BB won't have their floor people try to figure out if a visitor is "showrooming" or just trying to get on-line info about the product. That would be way too clumsy and lead to discrimination law suits.
The real only way to reduce "showrooming" would be for BB to try and convert those who are showrooming into buyers. One of the best ways would be for BB to have dirivative products/model #'s. Items that can not be purchased on-line except from BB.com. BB needs to push their retail weight around with every supplier to give BB different product than the regular items [probably add one or more features over and above the regular product]. In this way, a "showrooming" visitor would need to engage a floor person to ask what the differences are, and the BB floor person has a chance to explain the product, the return policy, the free seminars to learn how to best use the product, etc.

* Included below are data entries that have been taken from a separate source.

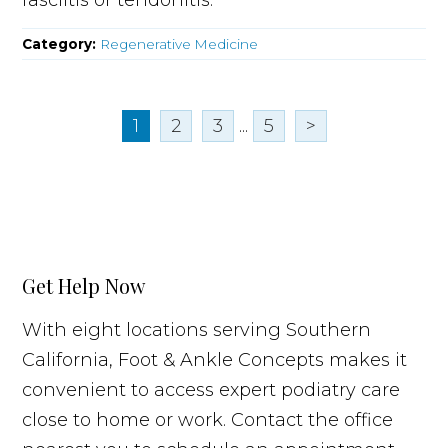
Category:
Regenerative Medicine
1
2
3
...
5
>
Get Help Now
With eight locations serving Southern
California, Foot & Ankle Concepts makes it
convenient to access expert podiatry care
close to home or work. Contact the office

All of this to perhaps convince the visitor that buying from the brick & mortar BB is the best option.
The only reason I would ever set foot in Best Buy is to look at something I wanted to buy elsewhere.
The stores are just plain messy and noisy. When are people going to learn big box electronics stores don't work.
Until our government taxes online sales, brick and mortar stores will be at a disadvantage. If Best Buy has an item the same price that Amazon has it, your looking at a 7% increase here in FL. Amazon, like many online retailers, offers free shipping.
BTW, I do most of our shopping online so I'm not promoting the enforcement of sales tax even though I think it should be implemented.
I use my smart phone at Best Buy to read the ratings and specs since Best Buy is utterly clueless about what consumers need when buying a piece of equipment. I need more specs than - HD, 1080P and it's sales price.
Best Buy needs to add real specs on the sales brochure, make the font bigger as I need glasses to read the stupid thing, and then actually hire a person who knows more than what the resolution is or how many gigs of memeory it has.
I also never buy anything now without checking the ratings on Amazon for the product. So maybe Amazon should accuse Best Buy shoppers of Online showrooming on their site. I do it every day.
A note to Best Buy - I can absoutely guarantee that I would leave and never step foot in a best buy ever again if a salesperson comes up and tells me to shut off my phone.
How about consumer reviews? Would not think that a person with a smart phone would scan to read what the world is saying about a product, If it a good product that would alone intice them to buy.
and also messing with a walkin customer once would be the last time you see them.
So Best Buy, don't mess up and make things worse like so many other companys we have read about this year.